**SELECTED EXTRACT**
Example 1.5. Benson Town: score excerpt. Audio excerpt.
1.3.6 Use of Tuplets
Cycle Games 1, for vocal percussion (2019)
Both simple and nested tuplets create an intricate rhythmic dialogue, evoking simultaneous, overlapping conversations and creating layered speeds, where different lines move at different rates at the same time.

Example 1.6. Cycle Games 1: score excerpt. Audio excerpt.
1.3.7 Polytempo
Sydney Polypulse, for mixed sextet (2019)
Each instrumentalist follows an individual tempo, creating textures of subtly transforming rhythmic relationships through simple repeated notes.

Example 1.7. Sydney Polypulse: score excerpt. Audio excerpt.
1.3.8 Layered Speeds
Tools, for mixed quartet (2003), movement “Telescopic Ladder”
A temporal canon features four voices, each progressing at a 4:3 speed ratio to the previous voice, creating the impression of time compressing as the ensemble approaches unison.

Example 1.8. movement “Telescopic Ladder”, score excerpt. Audio excerpt.
1.3.9 Industrial Speeds
Workshop, for recorder and fixed media (2004)
The rhythms in the recorder part mimic machine-like regularity, executed as exactly as possible with minimal expressive microtiming. The more rigidly the onsets lock to an even grid, the more the music projects a single, machine-like speed, with the intended result of a steady, uniform sense of speed with no perceptible timing deviations.

Example 1.9. Workshop: score excerpt. Audio excerpt.
1.3.10 Electronic Speeds
Volt, for viola and fixed media (2015)
The tape part contrasts the rapid speeds of computer-generated sounds with slower human movements, reaching magnitudes even faster than the industrial machines in the example above.

Example 1.10. Volt: score excerpt. Audio excerpt.
1.3.11 No Speed
Sound Becomes Visible in the Form of Radiance, for mixed sextet (2010)
Durations are explicitly defined in seconds (above the staff at the left side of each bar), emphasizing subtle timbral shifts at glacially slow pacing. The first bowed note in the piano of two and a half minutes contains almost no development of sound save a slight crescendo. The intention from the outset was to “stop time” for the listener and remove any expectation for rapid events.

Example 1.11. Sound Becomes Visible in the Form of Radiance: score excerpt. Audio excerpt.
Collectively, these examples reveal speed in music as multifaceted and nuanced, shaped profoundly by compositional techniques, interpretative choices, and diverse artistic intentions. In this dissertation, the term speed functions as a deliberate conceptual shorthand, drawing attention to this complex web of concepts and perceptions. Each piece demonstrates speed as integral to musical expression, beyond simple tempo measurements, engaging deeply with rhythmic, temporal, and perceptual dimensions.

**WRITTEN REQUEST**
For the passage on speed in music, decide whether each statement agrees with it, answering yes or no and quoting the deciding words: 1. Sydney Polypulse was written for a mixed quartet. 2. In "Telescopic Ladder," each voice progresses at a 4:3 speed ratio to the previous voice. 3. In Sound Becomes Visible in the Form of Radiance, durations are defined in seconds.

**DATA EXCERPTS**
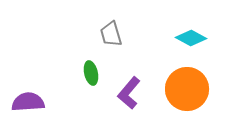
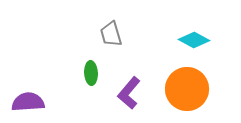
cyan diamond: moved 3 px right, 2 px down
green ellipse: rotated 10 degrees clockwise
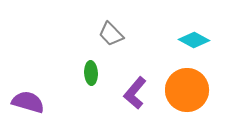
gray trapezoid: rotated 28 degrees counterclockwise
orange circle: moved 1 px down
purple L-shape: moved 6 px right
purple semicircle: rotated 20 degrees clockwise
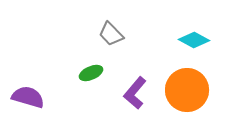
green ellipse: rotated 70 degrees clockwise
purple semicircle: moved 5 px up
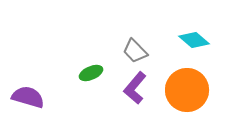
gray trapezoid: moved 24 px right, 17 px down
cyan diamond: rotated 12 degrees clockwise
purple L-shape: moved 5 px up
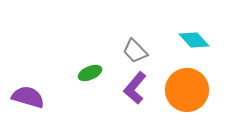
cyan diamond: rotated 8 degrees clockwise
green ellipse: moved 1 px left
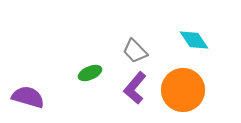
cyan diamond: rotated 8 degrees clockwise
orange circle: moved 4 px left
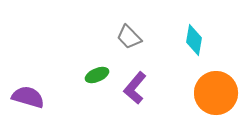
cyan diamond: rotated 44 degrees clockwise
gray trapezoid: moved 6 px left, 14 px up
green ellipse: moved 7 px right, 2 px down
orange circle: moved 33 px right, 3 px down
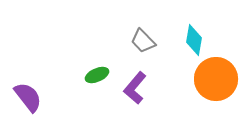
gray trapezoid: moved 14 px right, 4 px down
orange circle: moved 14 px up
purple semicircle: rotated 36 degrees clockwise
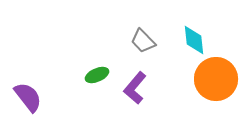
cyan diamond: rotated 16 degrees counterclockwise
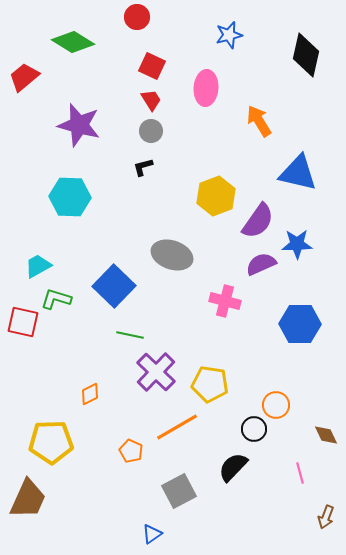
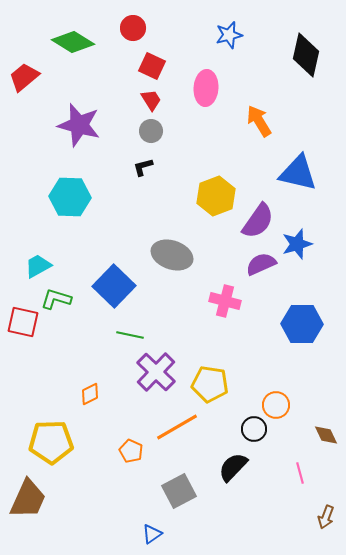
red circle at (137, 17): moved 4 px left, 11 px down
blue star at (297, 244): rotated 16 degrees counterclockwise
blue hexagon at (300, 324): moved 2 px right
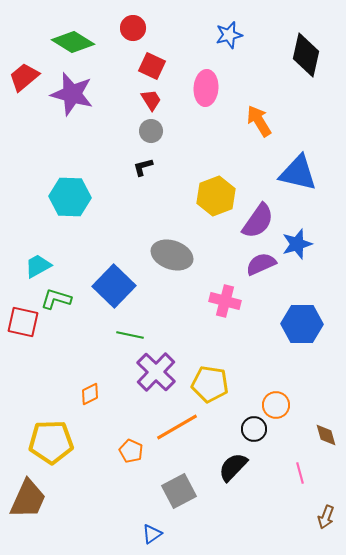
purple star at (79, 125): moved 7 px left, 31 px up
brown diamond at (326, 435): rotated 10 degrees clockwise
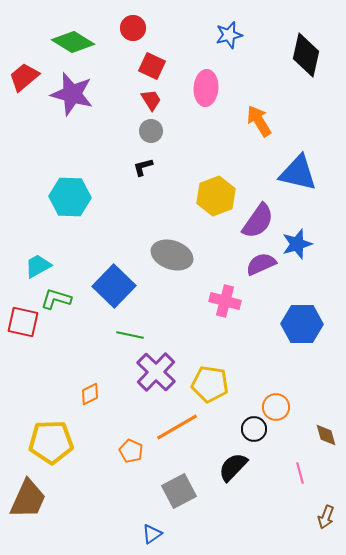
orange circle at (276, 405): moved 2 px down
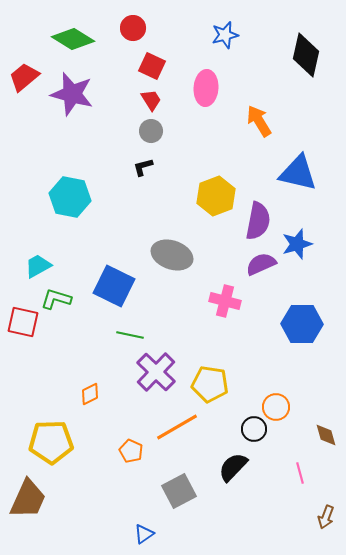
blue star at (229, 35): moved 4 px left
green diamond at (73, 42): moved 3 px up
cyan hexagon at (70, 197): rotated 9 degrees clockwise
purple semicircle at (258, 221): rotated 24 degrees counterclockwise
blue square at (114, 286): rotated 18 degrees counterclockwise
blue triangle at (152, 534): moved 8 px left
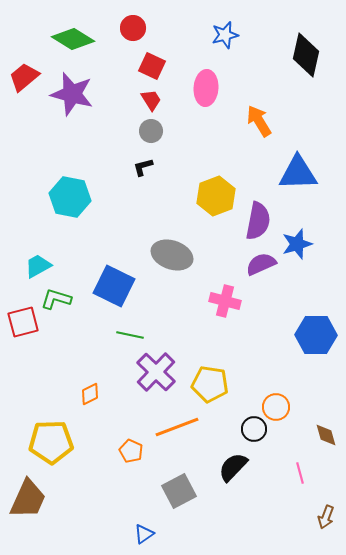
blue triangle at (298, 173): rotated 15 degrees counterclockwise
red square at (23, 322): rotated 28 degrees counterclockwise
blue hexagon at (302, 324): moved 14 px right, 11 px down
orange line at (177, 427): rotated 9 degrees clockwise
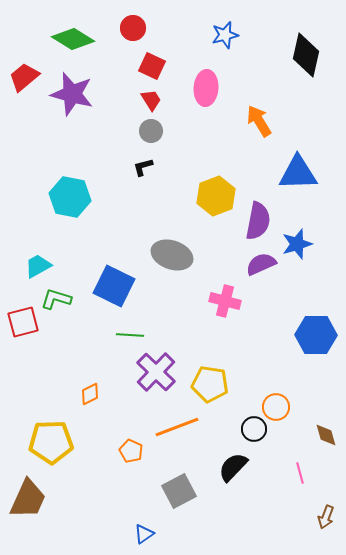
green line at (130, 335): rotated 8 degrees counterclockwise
...
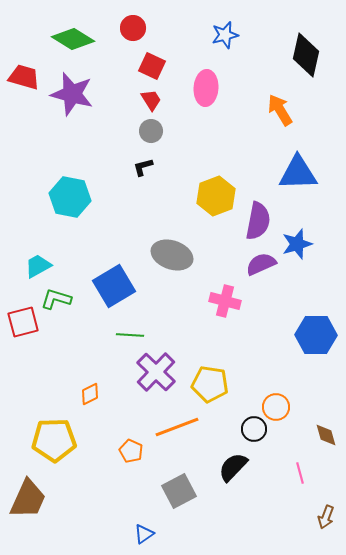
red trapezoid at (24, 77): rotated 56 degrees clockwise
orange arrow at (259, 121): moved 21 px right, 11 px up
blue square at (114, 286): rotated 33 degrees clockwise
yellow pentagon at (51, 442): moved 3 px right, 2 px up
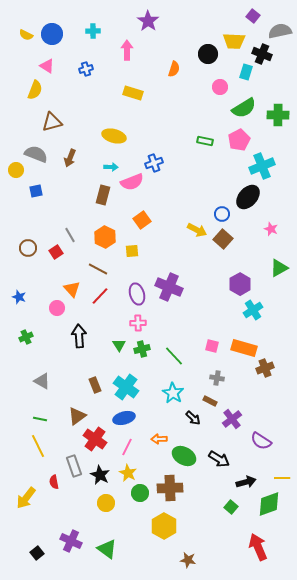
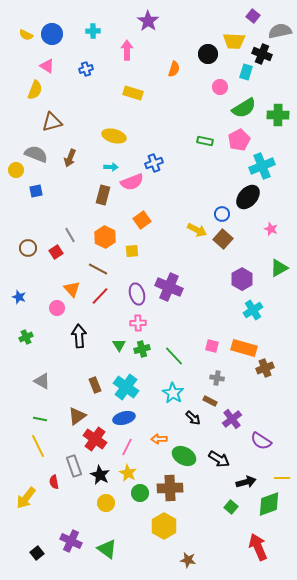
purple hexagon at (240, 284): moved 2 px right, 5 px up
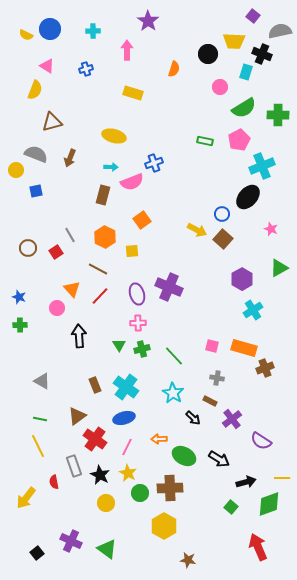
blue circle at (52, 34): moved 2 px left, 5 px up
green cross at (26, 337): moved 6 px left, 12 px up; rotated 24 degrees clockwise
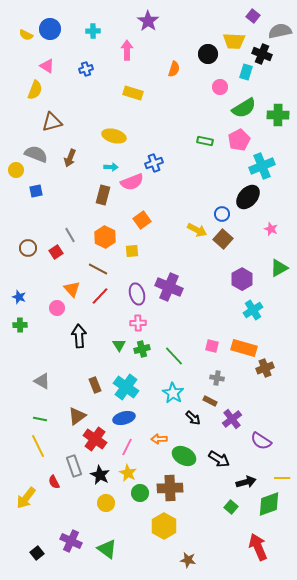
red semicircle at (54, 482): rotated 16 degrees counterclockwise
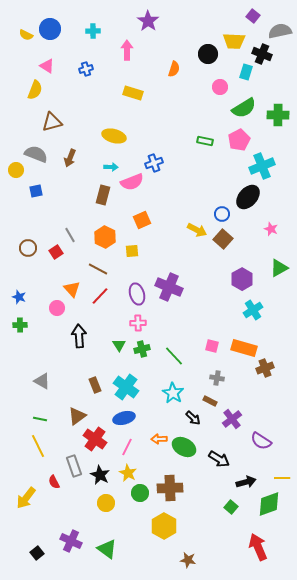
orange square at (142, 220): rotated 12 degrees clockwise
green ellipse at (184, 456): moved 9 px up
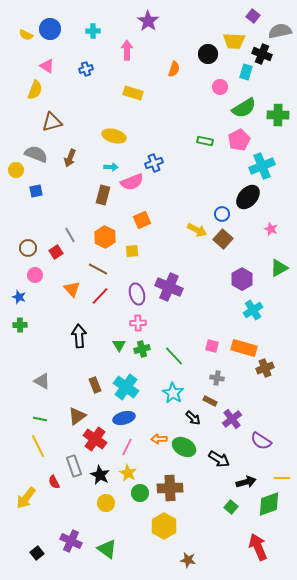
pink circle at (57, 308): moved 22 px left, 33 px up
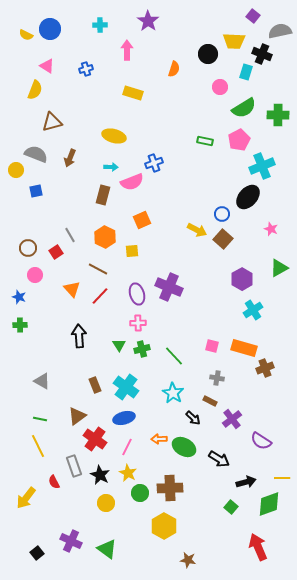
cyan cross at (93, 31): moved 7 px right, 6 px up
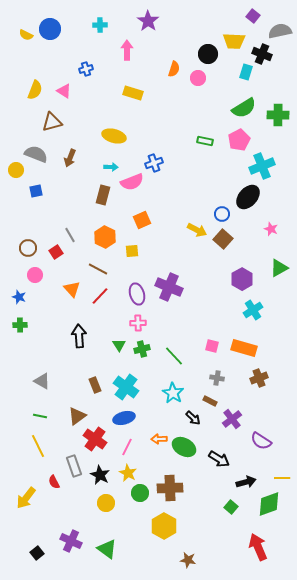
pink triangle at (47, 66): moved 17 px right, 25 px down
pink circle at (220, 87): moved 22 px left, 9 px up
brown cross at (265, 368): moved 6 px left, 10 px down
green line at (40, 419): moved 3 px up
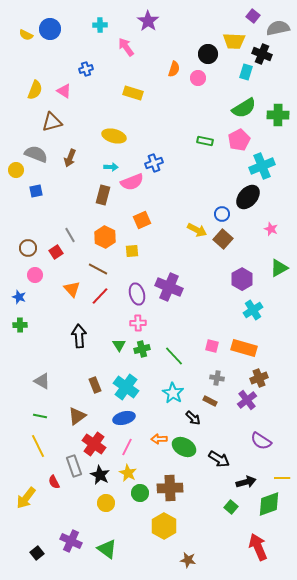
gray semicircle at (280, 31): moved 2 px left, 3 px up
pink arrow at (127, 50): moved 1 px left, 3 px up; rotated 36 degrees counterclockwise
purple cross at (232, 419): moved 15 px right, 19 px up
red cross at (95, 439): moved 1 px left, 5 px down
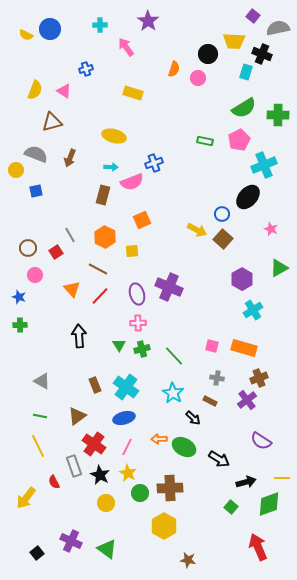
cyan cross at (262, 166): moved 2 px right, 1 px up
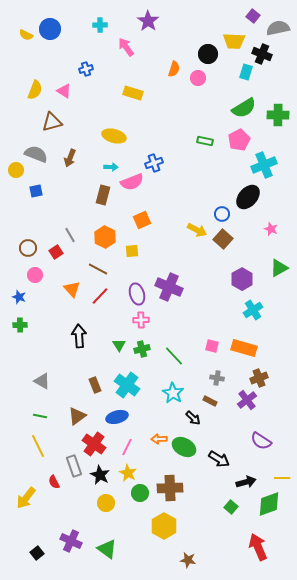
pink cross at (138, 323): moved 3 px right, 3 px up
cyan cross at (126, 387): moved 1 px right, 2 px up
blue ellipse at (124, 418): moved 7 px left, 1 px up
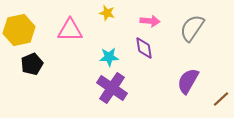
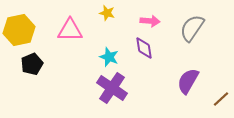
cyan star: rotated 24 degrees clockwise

**TASK ANSWER**
1. No: "Sydney Polypulse, for mixed sextet (2019)"
2. Yes: "each progressing at a 4:3 speed ratio to the previous voice"
3. Yes: "Durations are explicitly defined in seconds"